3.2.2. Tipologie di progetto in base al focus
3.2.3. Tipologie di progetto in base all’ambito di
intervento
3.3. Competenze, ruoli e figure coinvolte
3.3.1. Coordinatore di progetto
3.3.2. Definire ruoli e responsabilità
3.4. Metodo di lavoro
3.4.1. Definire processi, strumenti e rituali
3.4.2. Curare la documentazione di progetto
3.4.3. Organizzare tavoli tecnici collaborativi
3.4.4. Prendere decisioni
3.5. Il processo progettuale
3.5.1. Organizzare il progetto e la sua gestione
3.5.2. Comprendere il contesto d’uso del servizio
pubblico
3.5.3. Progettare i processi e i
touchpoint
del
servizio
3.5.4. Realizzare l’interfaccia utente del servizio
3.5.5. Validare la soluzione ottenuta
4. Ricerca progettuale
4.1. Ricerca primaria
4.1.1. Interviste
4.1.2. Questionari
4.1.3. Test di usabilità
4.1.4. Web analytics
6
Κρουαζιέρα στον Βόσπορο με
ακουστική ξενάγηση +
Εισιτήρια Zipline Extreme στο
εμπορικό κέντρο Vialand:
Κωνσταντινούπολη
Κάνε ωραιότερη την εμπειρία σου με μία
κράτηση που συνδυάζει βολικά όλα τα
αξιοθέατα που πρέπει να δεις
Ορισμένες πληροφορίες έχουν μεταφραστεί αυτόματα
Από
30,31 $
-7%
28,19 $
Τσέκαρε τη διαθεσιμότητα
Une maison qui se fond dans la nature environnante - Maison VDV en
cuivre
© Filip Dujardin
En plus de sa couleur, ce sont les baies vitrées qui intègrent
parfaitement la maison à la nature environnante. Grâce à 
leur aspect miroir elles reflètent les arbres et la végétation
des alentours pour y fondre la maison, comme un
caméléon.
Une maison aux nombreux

- - -

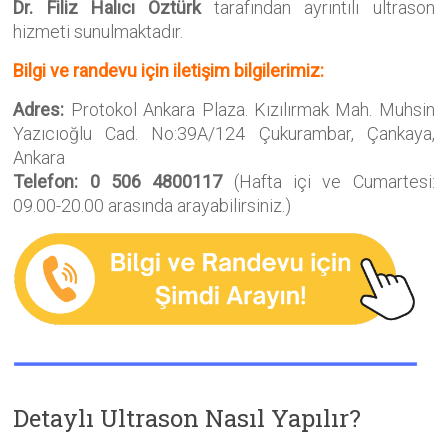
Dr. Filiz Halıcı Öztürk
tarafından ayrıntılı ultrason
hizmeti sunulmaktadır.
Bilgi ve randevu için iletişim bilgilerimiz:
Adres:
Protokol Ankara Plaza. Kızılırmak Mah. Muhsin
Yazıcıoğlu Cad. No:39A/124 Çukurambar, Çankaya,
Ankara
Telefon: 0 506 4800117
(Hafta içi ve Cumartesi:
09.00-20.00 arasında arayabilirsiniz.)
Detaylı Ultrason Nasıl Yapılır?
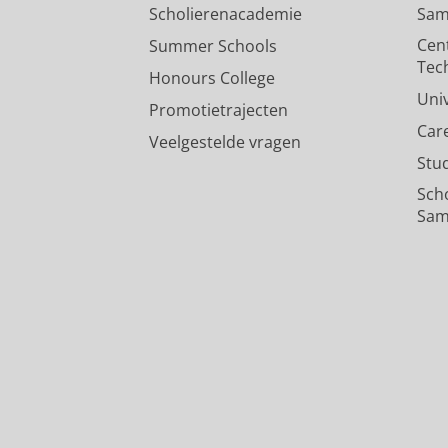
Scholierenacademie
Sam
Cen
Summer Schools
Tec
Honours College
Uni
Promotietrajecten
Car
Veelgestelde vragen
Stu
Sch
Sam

- - -

— Task brief —
Search the records above for "servizio" and copy every line that has it.

— Task solution —
3.5.2. Comprendere il contesto d’uso del servizio
servizio
3.5.4. Realizzare l’interfaccia utente del servizio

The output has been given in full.